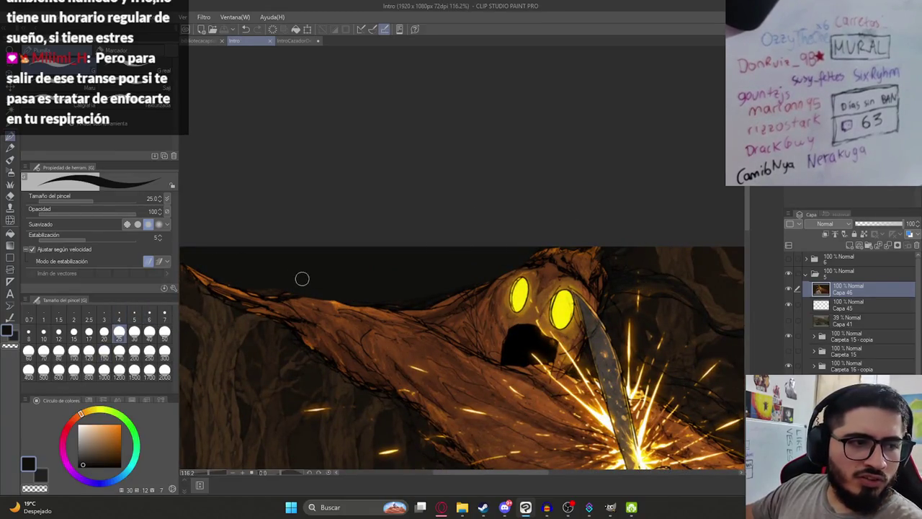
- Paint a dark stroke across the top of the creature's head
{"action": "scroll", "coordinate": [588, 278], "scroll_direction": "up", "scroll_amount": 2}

____________________

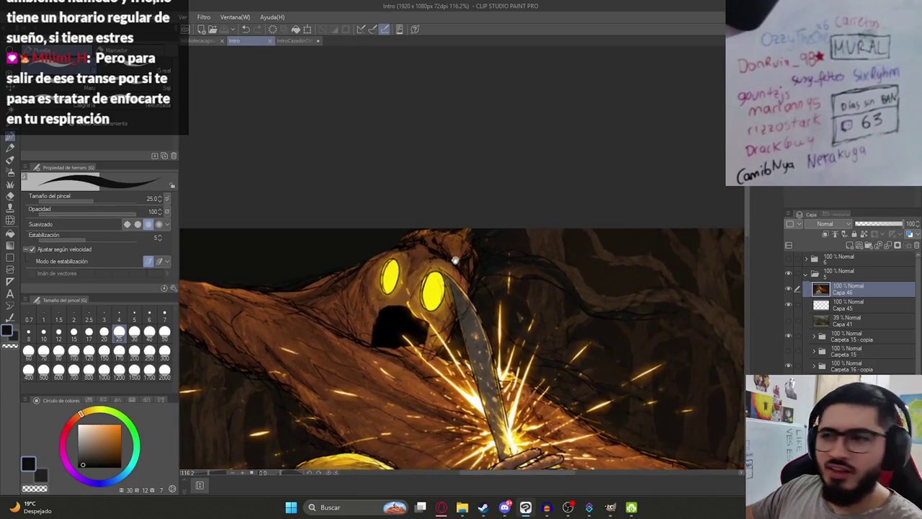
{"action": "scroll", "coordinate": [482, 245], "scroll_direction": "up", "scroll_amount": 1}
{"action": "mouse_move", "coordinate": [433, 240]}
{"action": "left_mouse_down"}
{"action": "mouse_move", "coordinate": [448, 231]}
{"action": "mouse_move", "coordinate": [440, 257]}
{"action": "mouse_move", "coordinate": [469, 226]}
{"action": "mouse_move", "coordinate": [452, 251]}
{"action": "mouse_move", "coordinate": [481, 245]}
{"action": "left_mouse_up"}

____________________

= WHAT NEEDS TO BE DONE =
Each line of the entries that contains the word "action" should be listed.

= YOUR SOLUTION =
{"action": "scroll", "coordinate": [588, 278], "scroll_direction": "up", "scroll_amount": 2}
{"action": "scroll", "coordinate": [482, 245], "scroll_direction": "up", "scroll_amount": 1}
{"action": "mouse_move", "coordinate": [433, 240]}
{"action": "left_mouse_down"}
{"action": "mouse_move", "coordinate": [448, 231]}
{"action": "mouse_move", "coordinate": [440, 257]}
{"action": "mouse_move", "coordinate": [469, 226]}
{"action": "mouse_move", "coordinate": [452, 251]}
{"action": "mouse_move", "coordinate": [481, 245]}
{"action": "left_mouse_up"}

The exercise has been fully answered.